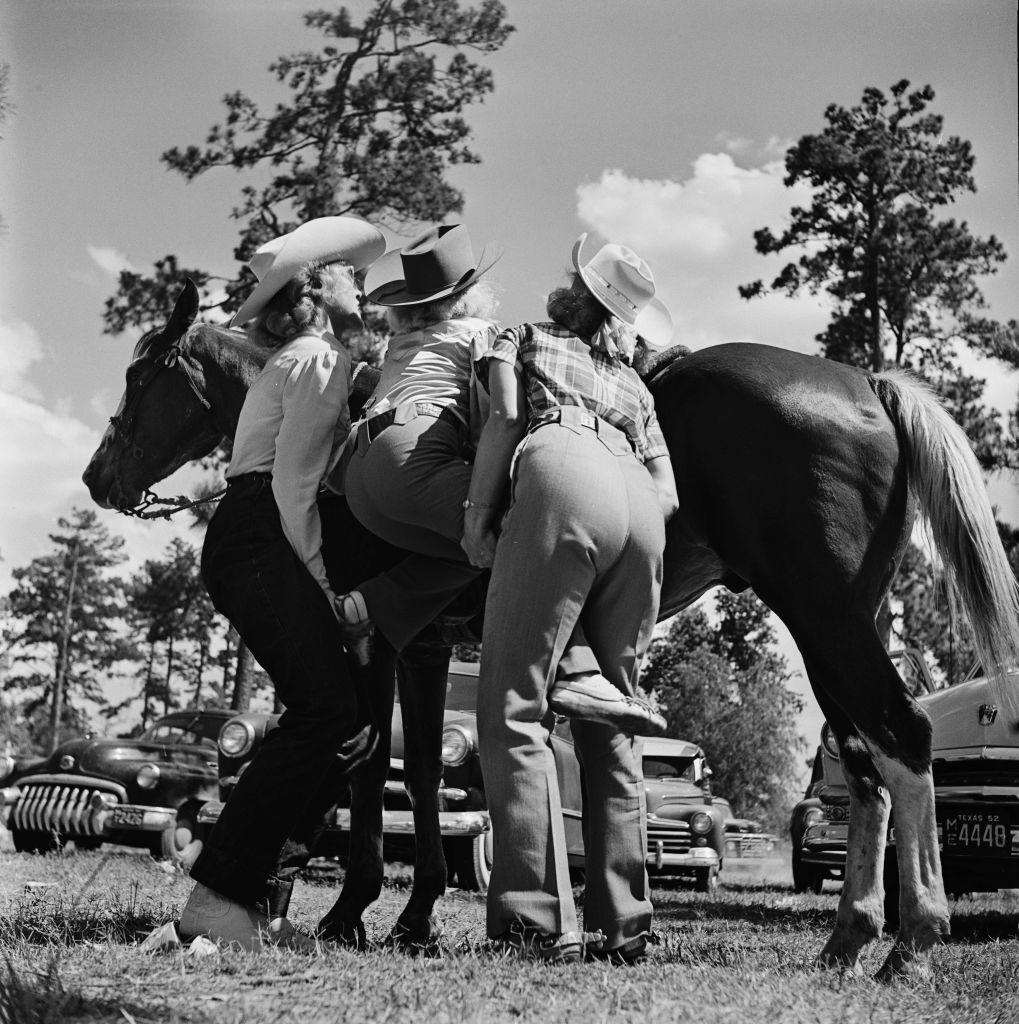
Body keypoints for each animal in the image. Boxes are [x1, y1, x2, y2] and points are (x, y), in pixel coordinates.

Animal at [85, 282, 1019, 983]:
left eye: (136, 376)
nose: (98, 477)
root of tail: (865, 385)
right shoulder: (422, 645)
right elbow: (417, 775)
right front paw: (409, 913)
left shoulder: (371, 641)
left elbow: (369, 770)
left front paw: (355, 910)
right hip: (832, 628)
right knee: (863, 764)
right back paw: (849, 937)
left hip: (825, 616)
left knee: (901, 737)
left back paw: (912, 939)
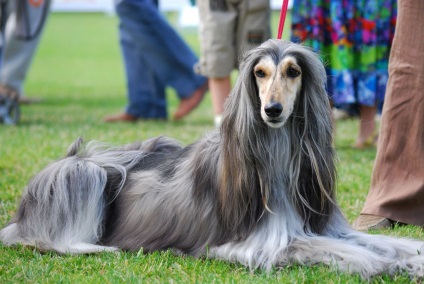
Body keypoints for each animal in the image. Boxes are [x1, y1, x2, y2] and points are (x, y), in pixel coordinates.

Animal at [2, 40, 424, 280]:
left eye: (293, 71)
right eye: (259, 73)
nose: (272, 110)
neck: (276, 156)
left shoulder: (327, 227)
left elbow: (384, 242)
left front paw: (409, 258)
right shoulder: (258, 244)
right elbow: (341, 250)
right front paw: (378, 264)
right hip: (80, 173)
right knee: (48, 238)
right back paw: (97, 246)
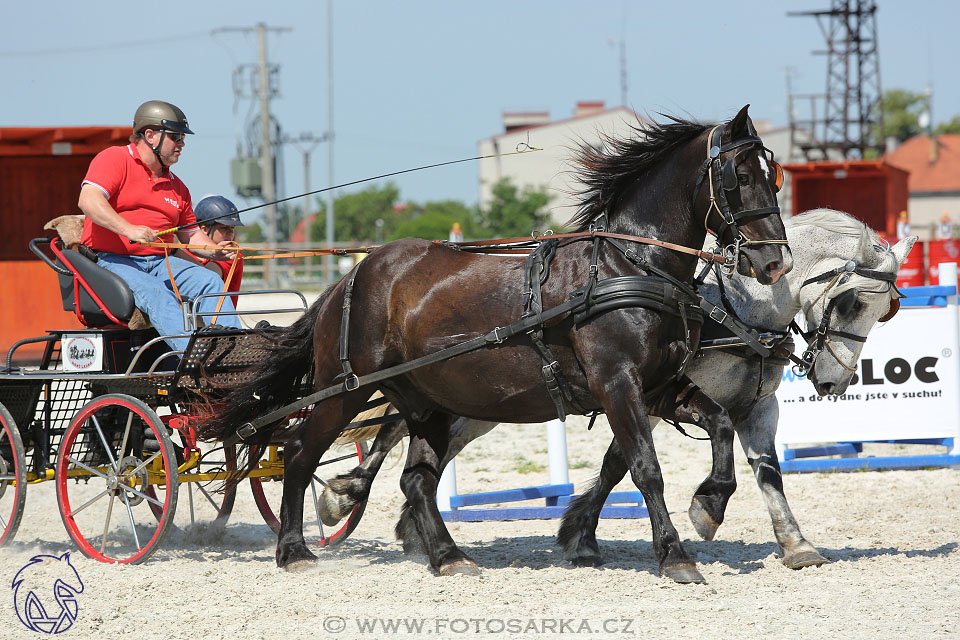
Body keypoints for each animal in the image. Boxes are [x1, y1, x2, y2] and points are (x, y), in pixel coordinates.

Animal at [199, 104, 792, 580]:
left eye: (775, 176)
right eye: (740, 176)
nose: (775, 263)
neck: (628, 266)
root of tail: (353, 275)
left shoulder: (659, 388)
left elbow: (719, 425)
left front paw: (709, 505)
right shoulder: (617, 384)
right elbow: (646, 467)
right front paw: (675, 556)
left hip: (426, 402)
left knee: (416, 480)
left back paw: (448, 557)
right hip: (344, 390)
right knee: (301, 453)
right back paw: (295, 550)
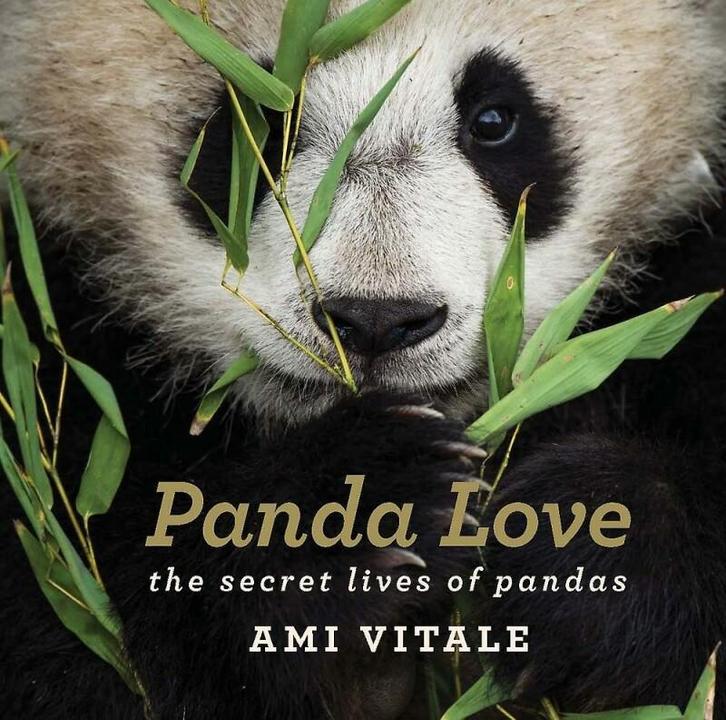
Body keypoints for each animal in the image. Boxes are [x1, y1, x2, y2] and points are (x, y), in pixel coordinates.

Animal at [1, 0, 725, 718]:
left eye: (494, 120)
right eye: (262, 119)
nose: (377, 321)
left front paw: (581, 548)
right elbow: (74, 622)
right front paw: (364, 504)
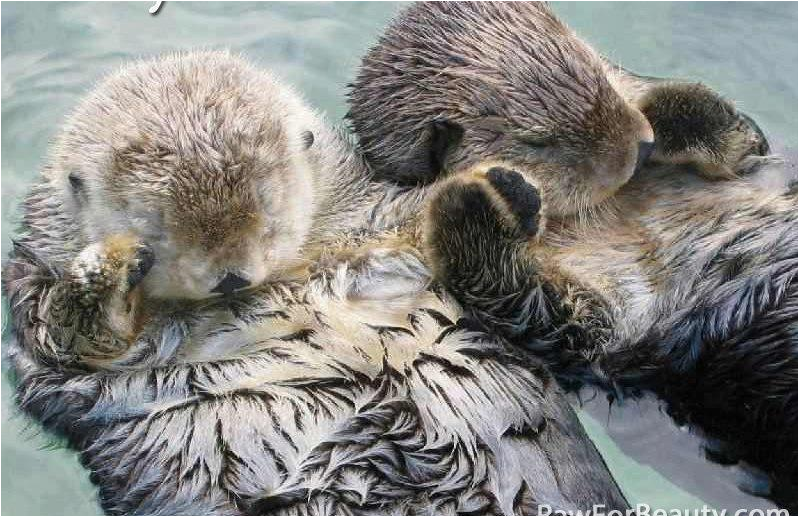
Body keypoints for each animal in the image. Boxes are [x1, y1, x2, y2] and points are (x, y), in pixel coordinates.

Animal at [3, 52, 630, 515]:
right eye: (155, 229)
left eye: (269, 210)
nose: (231, 277)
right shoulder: (43, 319)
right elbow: (73, 340)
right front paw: (109, 263)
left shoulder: (378, 227)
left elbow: (582, 327)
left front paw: (501, 189)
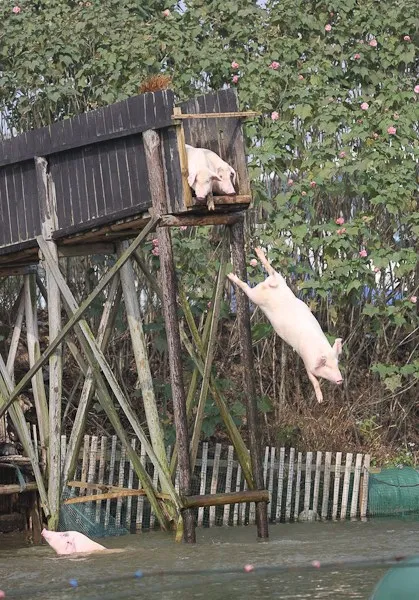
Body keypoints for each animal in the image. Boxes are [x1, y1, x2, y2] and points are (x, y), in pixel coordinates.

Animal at [228, 248, 342, 404]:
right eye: (327, 366)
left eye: (337, 363)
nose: (340, 379)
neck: (318, 349)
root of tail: (268, 285)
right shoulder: (307, 361)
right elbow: (313, 380)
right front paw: (320, 400)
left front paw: (320, 400)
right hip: (256, 296)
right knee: (246, 287)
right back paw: (231, 276)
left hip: (280, 280)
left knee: (272, 270)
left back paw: (258, 252)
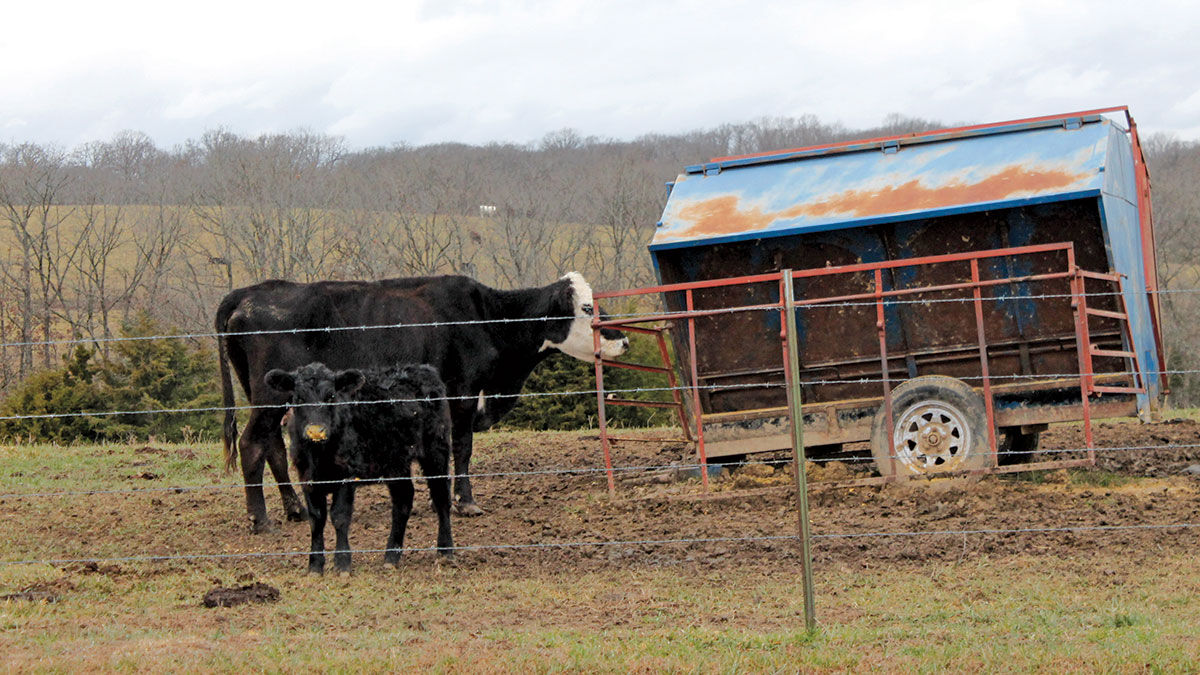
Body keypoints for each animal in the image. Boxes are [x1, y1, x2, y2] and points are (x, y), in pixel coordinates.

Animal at [216, 271, 628, 530]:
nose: (623, 339)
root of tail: (249, 293)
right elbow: (462, 447)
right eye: (587, 308)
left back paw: (295, 509)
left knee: (273, 446)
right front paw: (465, 501)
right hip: (269, 398)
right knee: (252, 444)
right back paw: (260, 520)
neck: (484, 319)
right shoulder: (462, 393)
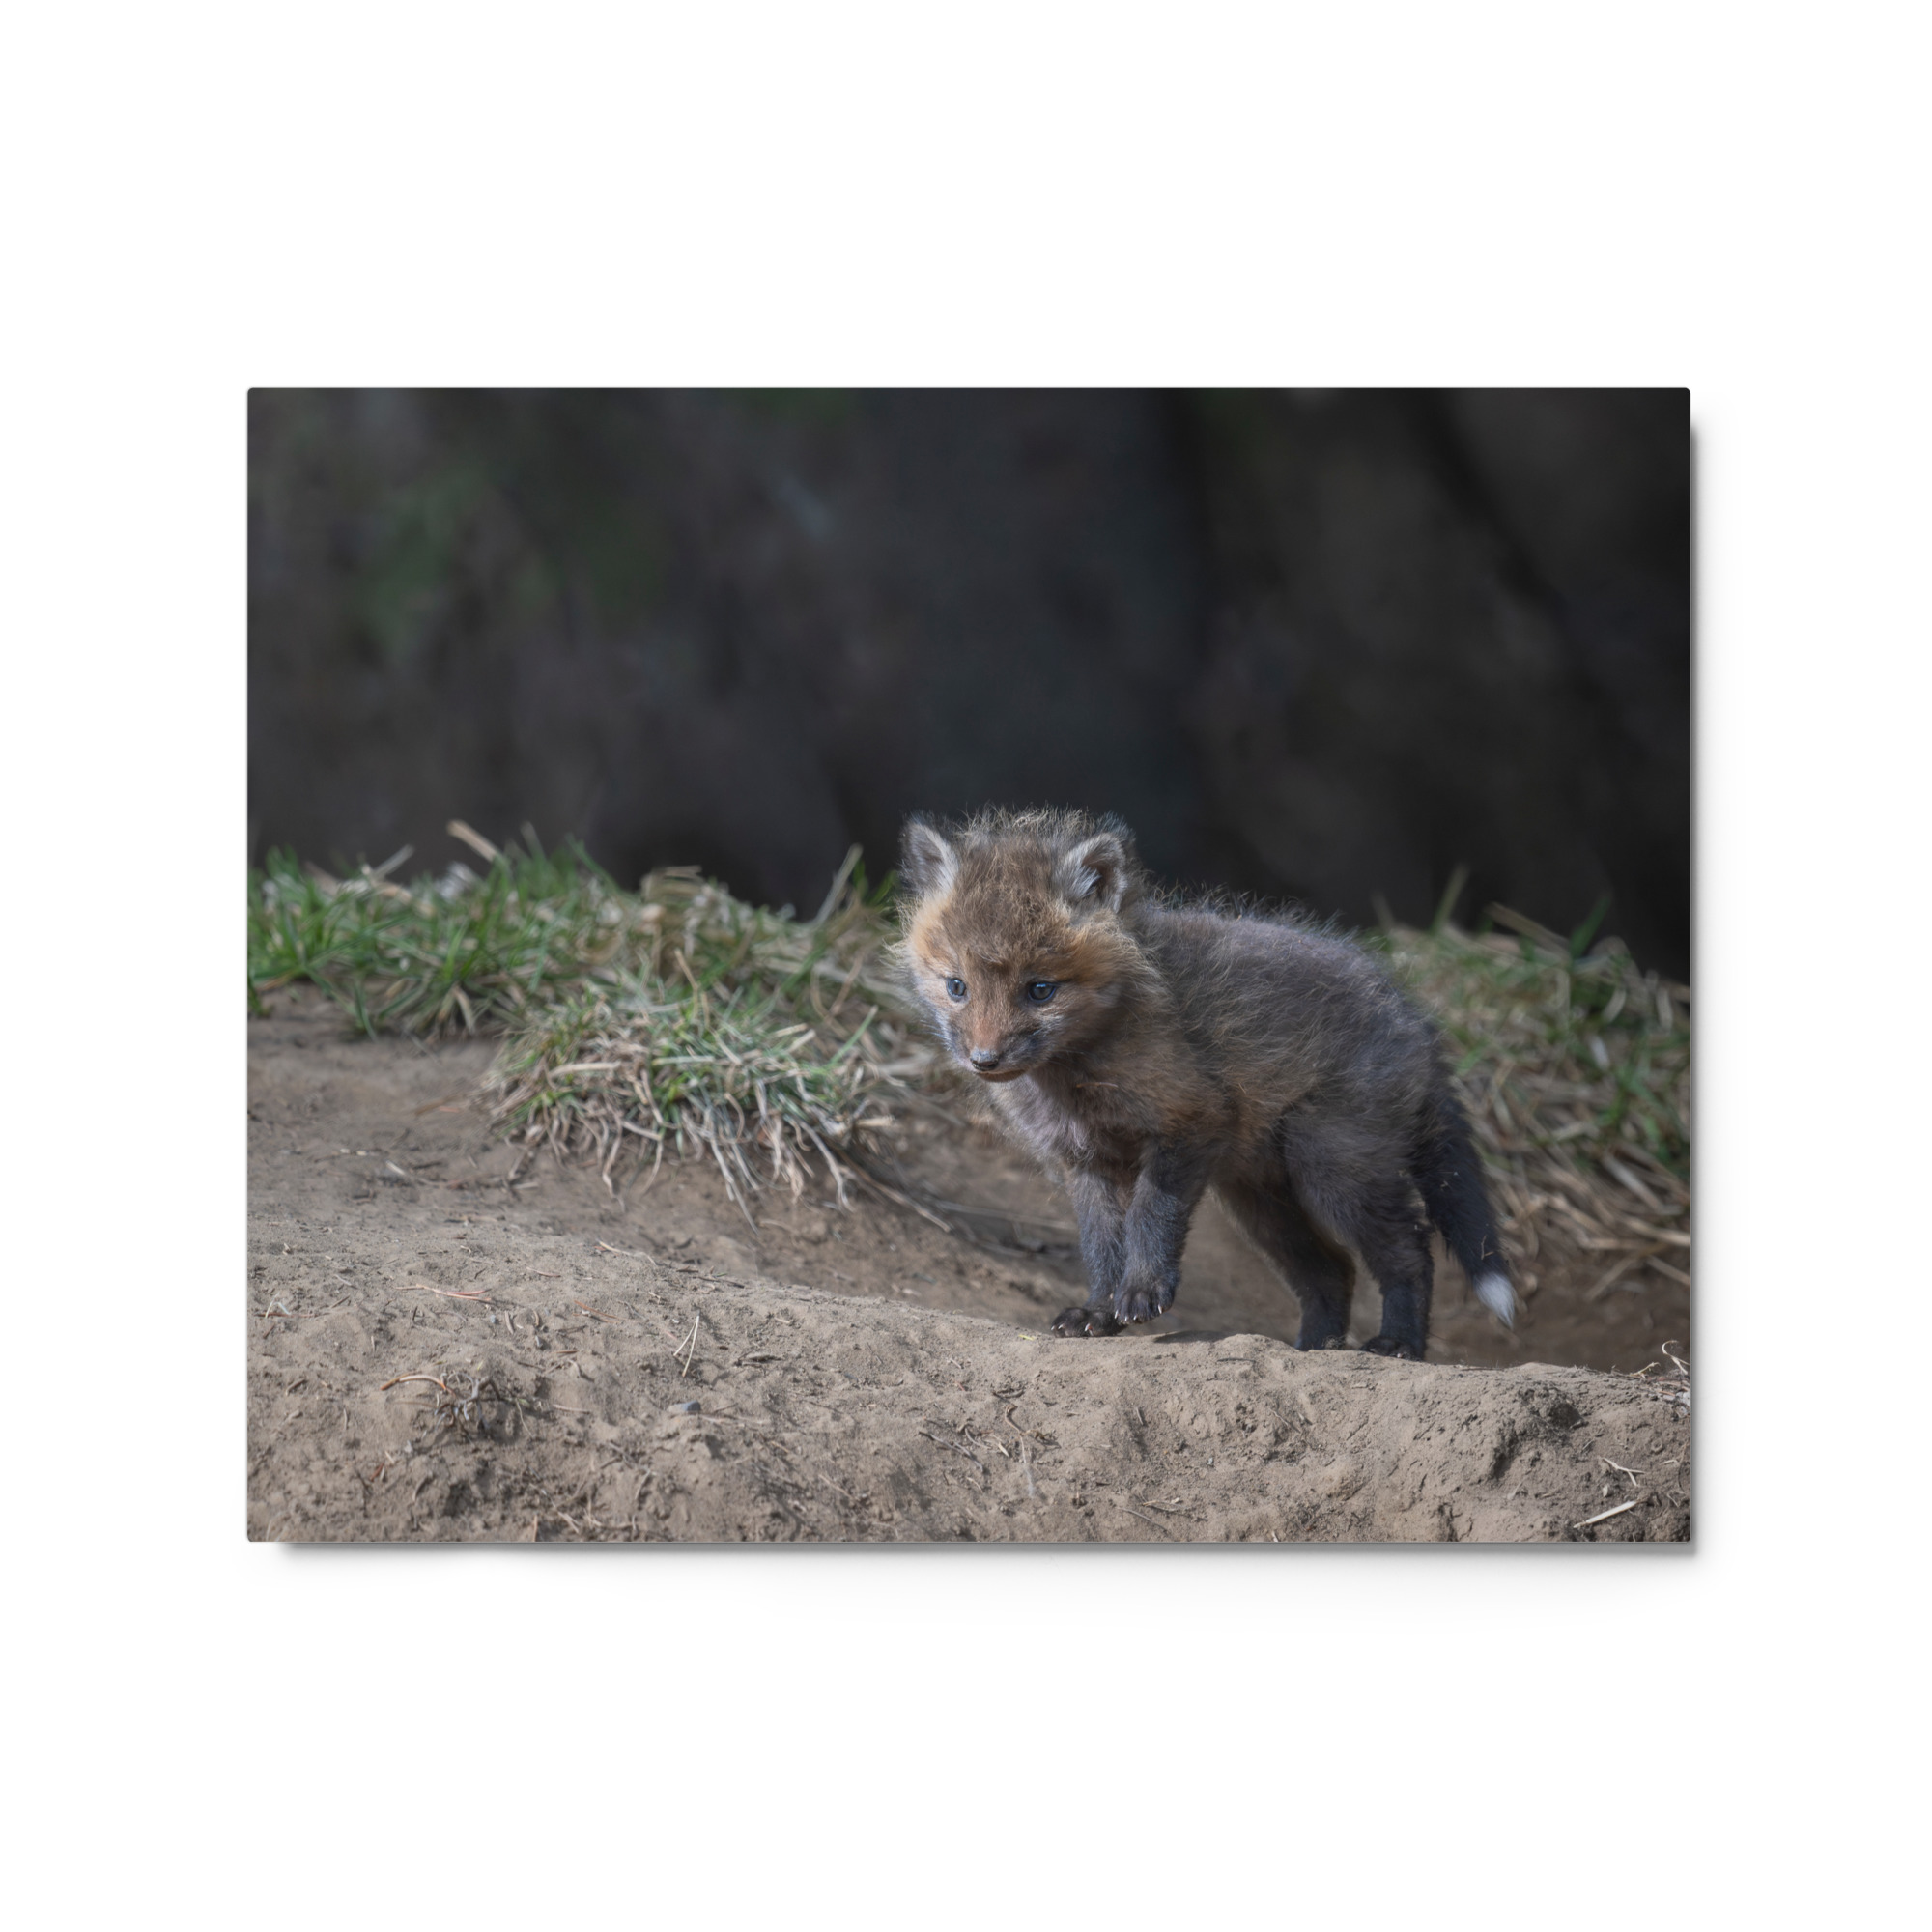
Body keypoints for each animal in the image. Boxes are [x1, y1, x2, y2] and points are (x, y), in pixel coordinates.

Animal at [894, 807, 1517, 1358]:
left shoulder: (1190, 1121)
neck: (1077, 1078)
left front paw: (1142, 1292)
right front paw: (1098, 1311)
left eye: (1040, 990)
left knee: (1410, 1251)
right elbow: (1101, 1246)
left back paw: (1398, 1344)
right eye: (957, 986)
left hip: (1333, 1169)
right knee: (1332, 1271)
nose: (984, 1060)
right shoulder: (1086, 1161)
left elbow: (1150, 1217)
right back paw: (1314, 1349)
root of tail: (1417, 1020)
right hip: (1261, 1200)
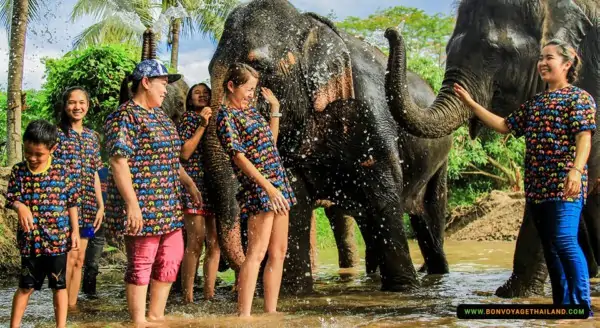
____
What you should do — Scan the listing and report each line where the word "shoulder" shows up.

Output —
right shoulder: (422, 645)
left shoulder: (371, 641)
left shoulder: (327, 227)
right shoulder: (258, 244)
left shoulder: (659, 388)
right shoulder: (617, 384)
right shoulder: (43, 319)
left shoulder: (378, 227)
right shoulder: (307, 361)
right shoulder: (462, 393)
left shoulder: (1190, 1121)
right shoulder: (1086, 1161)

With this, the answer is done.